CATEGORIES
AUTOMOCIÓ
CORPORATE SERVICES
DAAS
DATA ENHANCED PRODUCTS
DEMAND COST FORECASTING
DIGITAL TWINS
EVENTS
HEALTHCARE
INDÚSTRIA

-*-*-

Your goal:
The required result is a verbatim copy of all the entries.

The completed task:
CATEGORIES
AUTOMOCIÓ
CORPORATE SERVICES
DAAS
DATA ENHANCED PRODUCTS
DEMAND COST FORECASTING
DIGITAL TWINS
EVENTS
HEALTHCARE
INDÚSTRIA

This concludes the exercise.